Opinion
No es lo mismo y no es igual Presidenciales 2008
Por Jorge Ramos
No es lo mismo Hillary Clinton y Barack Obama que Barack Obama y Hillary Clinton. Cuando se trata de una elección presidencial tan peleada como la que estamos viendo, el orden de los factores sí altera el producto.
Lo que comenzó como una broma al final de un debate presidencial se está convirtiendo en el gran interrogante político que todavía nadie puede responder: si gana el senador Obama la nominación del Partido Demócrata ¿escogerá a la senadora Clinton como candidata a la vicepresidencia? Y si gana Clinton, ¿escogerá a Obama como candidato a la vicepresidencia? Está muy claro que Clinton no puede desechar a Obama y que Obama tampoco puede deshacerse de Clinton. Así que, como esos gemelos que nacen pegados por la cadera, ahora Clinton y Obama están condenados a pasar juntos los próximos meses de su vida (política).
Si Obama no escoge a Clinton como candidata a la vicepresidencia, puede perder millones de votos de mujeres y de hispanos. Si Clinton no escoge a Obama como candidato a la vicepresidencia, corre el riesgo de quedarse sin los votos de los más jóvenes y de un buen bloque de los votantes afroamericanos.
Todo parece indicar que el asunto no se va a resolver con las elecciones primarias. Ni Clinton ni Obama van a conseguir así los 2.025 delegados que necesitan para la nominación. Entonces todo quedará en manos de los súperdelegados.
Pero la simple idea de que una decisión tan importante pueda depender de políticos profesionales súperdelegados y no de los votantes provoca enojo, frustración, confusión y hasta denuncias de que sería un proceso antidemocrático.
¿De qué sirvieron, entonces, las elecciones primarias?
Los súperdelegados son todos los actuales congresistas, senadores y gobernadores, así como los ex presidentes, ex vicepresidentes, ex líderes del Congreso, ex dirigentes del partido y uno que otro colado. Y estos súperdelegados no están comprometidos a votar por ningún candidato.
Obama, por ahora, tiene más delegados que Clinton. Sin embargo, los súperdelegados podrían escoger a un candidato distinto al que obtenga la mayoría del voto popular, arriesgándose a una rebelión dentro del partido y a un voto de castigo en las elecciones presidenciales de noviembre. Eso puede resultar en un súperdesastre.

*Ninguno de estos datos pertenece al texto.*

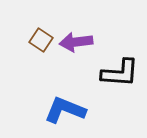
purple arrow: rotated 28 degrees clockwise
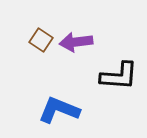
black L-shape: moved 1 px left, 3 px down
blue L-shape: moved 6 px left
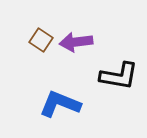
black L-shape: rotated 6 degrees clockwise
blue L-shape: moved 1 px right, 6 px up
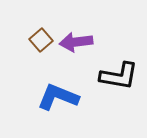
brown square: rotated 15 degrees clockwise
blue L-shape: moved 2 px left, 7 px up
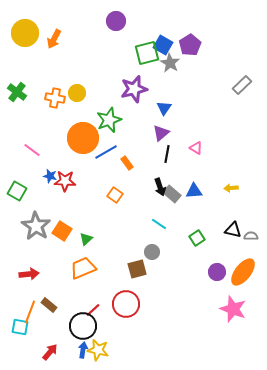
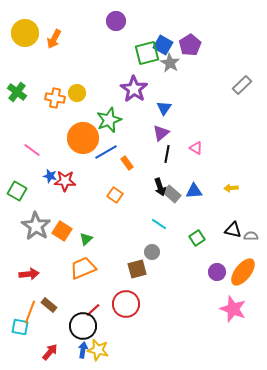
purple star at (134, 89): rotated 24 degrees counterclockwise
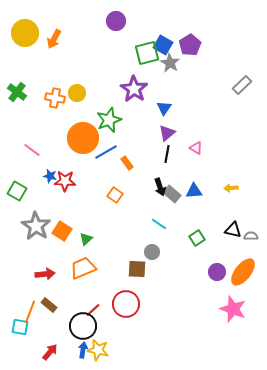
purple triangle at (161, 133): moved 6 px right
brown square at (137, 269): rotated 18 degrees clockwise
red arrow at (29, 274): moved 16 px right
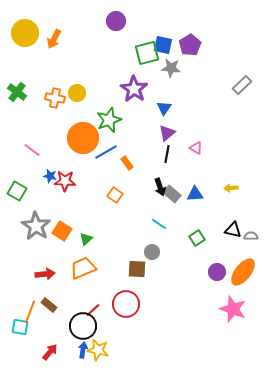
blue square at (163, 45): rotated 18 degrees counterclockwise
gray star at (170, 63): moved 1 px right, 5 px down; rotated 24 degrees counterclockwise
blue triangle at (194, 191): moved 1 px right, 3 px down
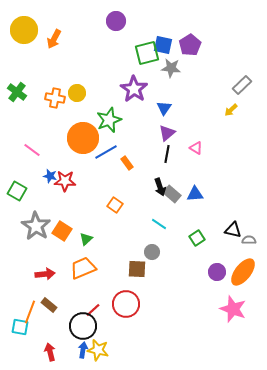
yellow circle at (25, 33): moved 1 px left, 3 px up
yellow arrow at (231, 188): moved 78 px up; rotated 40 degrees counterclockwise
orange square at (115, 195): moved 10 px down
gray semicircle at (251, 236): moved 2 px left, 4 px down
red arrow at (50, 352): rotated 54 degrees counterclockwise
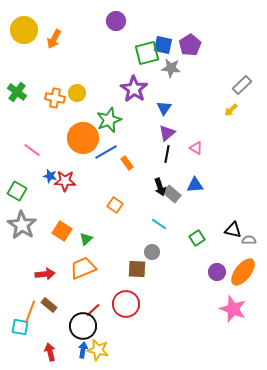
blue triangle at (195, 194): moved 9 px up
gray star at (36, 226): moved 14 px left, 1 px up
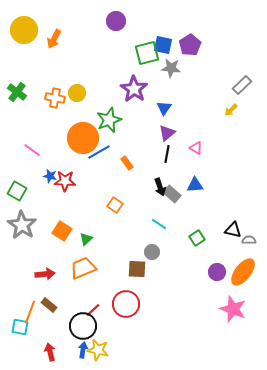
blue line at (106, 152): moved 7 px left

A muchos no les parece justo ni democrático que 796 súperdelegados apenas el 20 por ciento del total de 4.049 delegados impongan su voluntad por encima de los otros 3.253 delegados. Pero, justo o no, ésas son las reglas del juego y todos los candidatos, incluyendo a Obama y Clinton, las aceptaron antes de lanzar su precandidatura.
Desde 1952 los demócratas no han llegado a una convención sin candidato. Y esto podría repetirse este año. Hoy resulta imposible pensar que Clinton o Obama estén dispuestos a ceder y a entregar la candidatura a su oponente. Así que es posible que lleguemos al lunes 25 de agosto a Denver, al inicio de la convención Demócrata, y que la elección del nominado se negocie en salones cerrados.
Sin duda, uno de los principales temas pendientes es el de Florida y Michigan. Sus delegados, hasta el momento, no cuentan ni irán a la convención. Ambos estados fueron castigados por adelantar la fecha de sus elecciones primarias y no se ha encontrado una forma de resolver el problema. Por primera vez en mucho, mucho tiempo, el Partido Demócrata tiene dos candidatos que pueden ganar la presidencia. Cualquiera que obtenga la nominación puede hacer historia. Pero si el partido maneja mal la selección del candidato y deja la impresión que no fue democrática o justa, pudiera frustrar y desilusionar a muchos votantes.
Por eso, la posibilidad, aunque todavía muy remota, de que Clinton y Obama o Obama y Clinton se presenten juntos como un equipo para tratar de derrotar a John McCain, el nominado del Partido Republicano o al menos, que el perdedor apoye activamente la candidatura del nominado ha dejado de ser una simple especulación política. Pudiera ser la única manera de no dividir al Partido Demócrata ni a sus aspiraciones de recuperar la Casa Blanca tras cinco años de guerra y ocho años de George Bush.
El Partido Demócrata está obligado a hacer honor a su nombre. O puede perderlo todo.